Process for ordering ssl certificate
From Docupedia
Contents |
The Concept
First you have to buy the cert from a company like go-daddy. Once you buy it you then make a csr and then ship it off for their CA to sign. Once you get it back you have a valid signed cert ready for another year. Couple things to realize here. We first generate a .pem file. This file contains both our public certificate request and your private key. You will need this .pem file which will later become a .key file.
An Overview
Here is the process in a nutshell. You go to godaddy and buy an ssl cert. You then activate the cert. Once activated you can generate your pem file. Once your pem is generated don't forget to run it through openssl again to remove the pass phrase. This assumes you've already renamed the .pem file to a .key file.
openssl rsa -in secure.domainname.com.key -out secure.domainname.com.key
Removing the passphrase will allow apache to start without needing a password.
Signing Request
So now you take the csr part out of your .pem file and go to go-daddy's website. You will find in there a field for you to paste in your certificate request. Paste your csr into there and follow the forms. Once this request is completed an email is sent to the administrative contract for the domain name that exists in the whois database. This is also the same contact email you will have used to get the original registrar information to bring the domain online. You will now have a .key file you made and a new .crt file from godaddy which you will be emailed and asked to download after the verification process.
Apache Preparation
Next you will need to prepare an apache vhost to host the site with the new cert. You should have something like this inside your vhost:
SSLEngine on SSLCipherSuite ALL:!ADH:!EXPORT56:RC4+RSA:+HIGH:+MEDIUM:+LOW:+SSLv2:+EXP:+eNULL SSLCertificateFile /foobar/ssl/certs/secure.domainname.com.crt SSLCertificateKeyFile /foobar/ssl/private/secure.domainname.com.key SSLCertificateChainFile /foobar/ssl/certs/sf_issuing.crt
Making it easier
For our network we keep a script for making the new csr:
jsmith@certs:/ssl/CA> perl CA-alkaloid.pl -newreq Generating a 2048 bit RSA private key ........................................................ ..........................................+++ ....+++ writing new private key to 'newreq.pem' Enter PEM pass phrase: Verifying - Enter PEM pass phrase: ----- You are about to be asked to enter information that will be incorporated into your certificate request.

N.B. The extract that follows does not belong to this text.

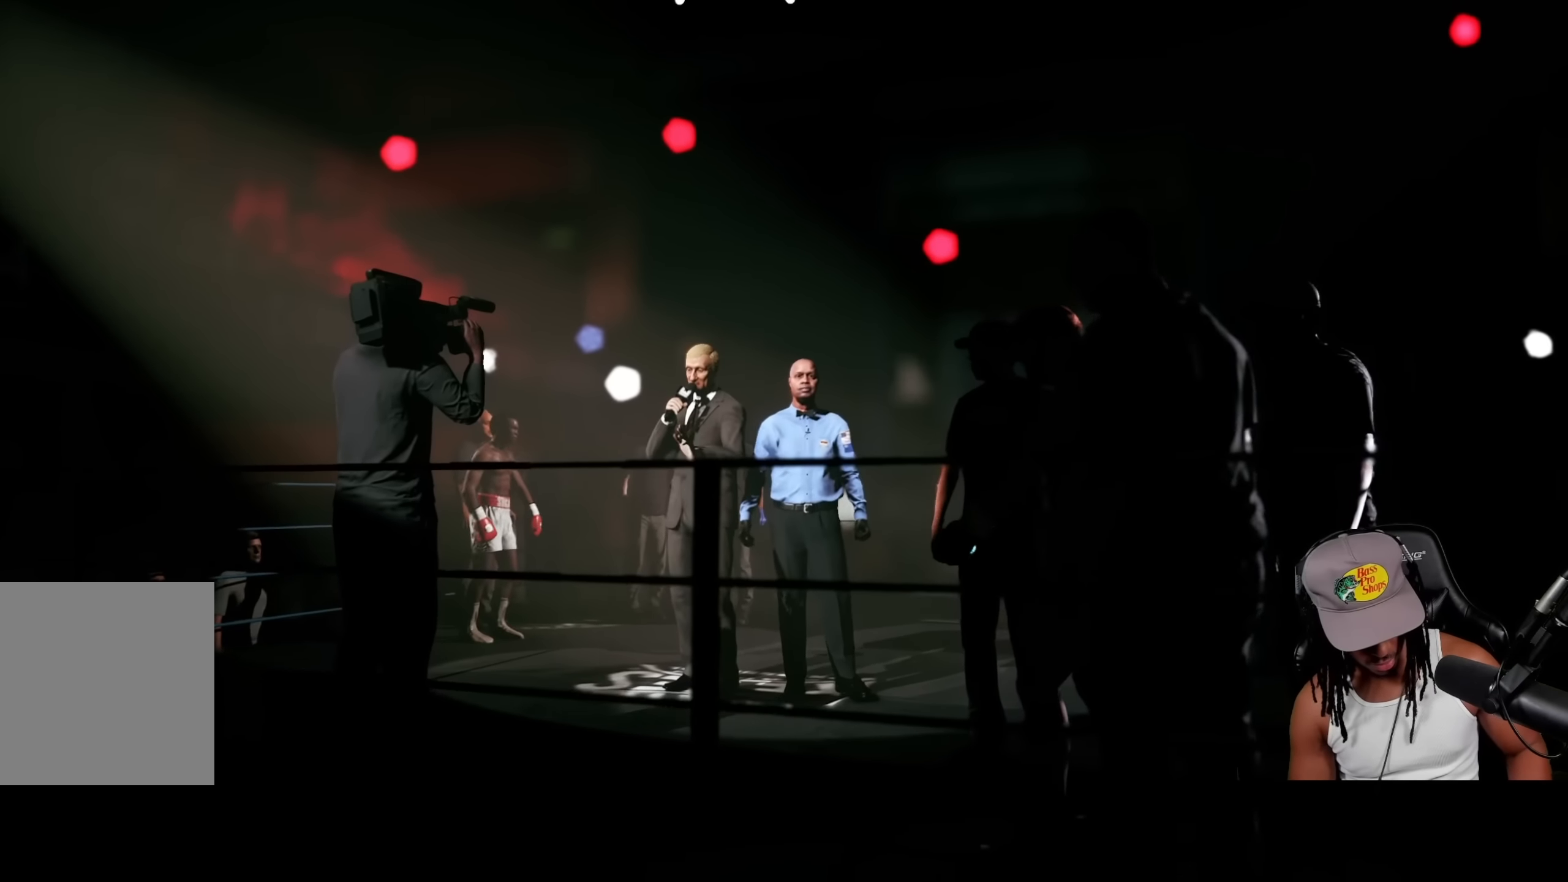
{"buttons": [], "left_stick": "center", "events": []}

What you are about to enter is what is called a Distinguished Name or a DN. There are quite a few fields but you can leave some blank For some fields there will be a default value, If you enter '.', the field will be left blank. ----- Country Name (2 letter code) [US]:CA State or Province Name (full name) [Georgia]:British Columbia Locality Name (eg, city) [Atlanta]:Kelowna Organization Name (eg, company) [Alkaloid Networks]: Organizational Unit Name (eg, section) [Network Operations]: Common Name (eg, YOUR name/FQDN) []:secure.domainname.com Email Address []:support@domainname.com Please enter the following 'extra' attributes to be sent with your certificate request A challenge password []: (LEAVE BLANK) An optional company name []: Request (and private key) is in newreq.pem
If your acting as your own CA don't forget to sign the request.
jsmith@certs:/ssl/CA> perl CA-alkaloid.pl -signreq
This will sign the default request file newreq.pem in the current directory.